───── DATA PROVIDED

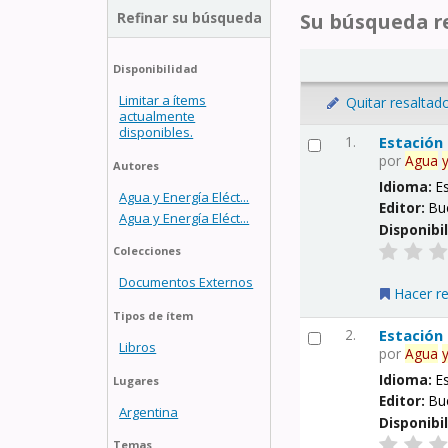
Refinar su búsqueda
Su búsqueda re
Disponibilidad
Limitar a ítems
Quitar resaltad
actualmente
disponibles.
1.
Estación
por
Agua
Autores
Idioma:
E
Agua y Energía Eléct...
Editor:
Bu
Agua y Energía Eléct...
Disponibi
Colecciones
Documentos Externos
Hacer r
Tipos de ítem
2.
Estación
Libros
por
Agua
Idioma:
E
Lugares
Editor:
Bu
Argentina
Disponibi
Temas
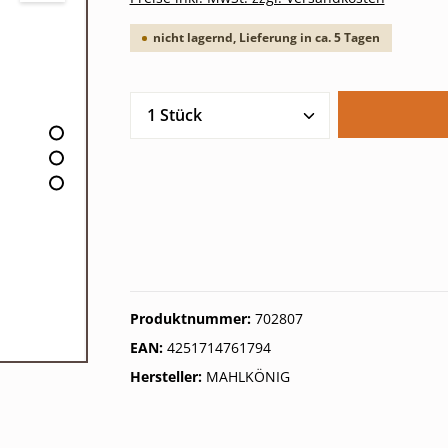
nicht lagernd, Lieferung in ca. 5 Tagen
Produkt Anzahl: Gib den gew
Produktnummer:
702807
EAN:
4251714761794
Hersteller:
MAHLKÖNIG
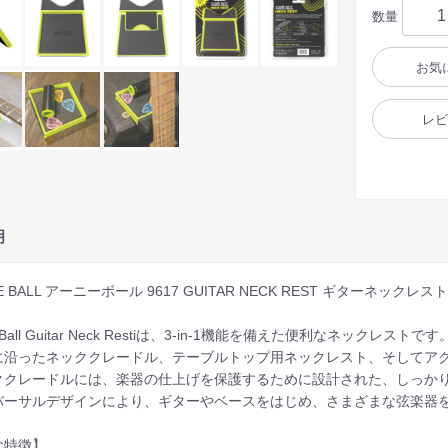
数量
お気
レ
明
IE BALL アーニーボール 9617 GUITAR NECK REST ギターネック
 Ball Guitar Neck Restiは、3-in-1機能を備えた便利なネックレストです
に沿ったネッククレードル、テーブルトップ用ネックレスト、そしてア
ククレードルには、楽器の仕上げを保護するために設計された、しっか
バーサルデザインにより、ギターやベースをはじめ、さまざまな弦楽器
な特徴】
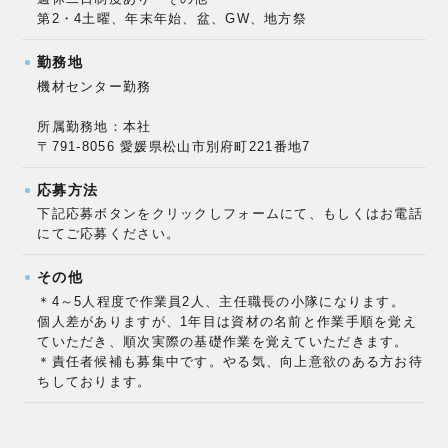
第2・4土曜、年末年始、盆、GW、地方祭
勤務地
機材センター勤務
所属勤務地：本社
〒791-8056 愛媛県松山市別府町221番地7
応募方法
下記応募ボタンをクリックしフォームにて、もしくはお電話
にてご応募ください。
その他
＊4～5人程度で作業員2人、主任職長の小隊になります。
個人差がありますが、1年目は資材の名前と作業手順を覚え
ていただき、順次実際の基礎作業を覚えていただきます。
＊責任者候補も募集中です。やる気、向上意欲のある方お待
ちしております。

──────────

PROMPT: Above are the records; repeat them exactly, omitting every picture.

TASK SOLUTION:
Refinar su búsqueda
Su búsqueda re
Disponibilidad
Limitar a ítems
Quitar resaltad
actualmente
disponibles.
1.
Estación
por
Agua
Autores
Idioma:
E
Agua y Energía Eléct...
Editor:
Bu
Agua y Energía Eléct...
Disponibi
Colecciones
Documentos Externos
Hacer r
Tipos de ítem
2.
Estación
Libros
por
Agua
Idioma:
E
Lugares
Editor:
Bu
Argentina
Disponibi
Temas
nicht lagernd, Lieferung in ca. 5 Tagen
Produkt Anzahl: Gib den gew
Produktnummer:
702807
EAN:
4251714761794
Hersteller:
MAHLKÖNIG
数量
お気
レ
明
IE BALL アーニーボール 9617 GUITAR NECK REST ギターネック
 Ball Guitar Neck Restiは、3-in-1機能を備えた便利なネックレストです
に沿ったネッククレードル、テーブルトップ用ネックレスト、そしてア
ククレードルには、楽器の仕上げを保護するために設計された、しっか
バーサルデザインにより、ギターやベースをはじめ、さまざまな弦楽器
な特徴】
第2・4土曜、年末年始、盆、GW、地方祭
勤務地
機材センター勤務
所属勤務地：本社
〒791-8056 愛媛県松山市別府町221番地7
応募方法
下記応募ボタンをクリックしフォームにて、もしくはお電話
にてご応募ください。
その他
＊4～5人程度で作業員2人、主任職長の小隊になります。
個人差がありますが、1年目は資材の名前と作業手順を覚え
ていただき、順次実際の基礎作業を覚えていただきます。
＊責任者候補も募集中です。やる気、向上意欲のある方お待
ちしております。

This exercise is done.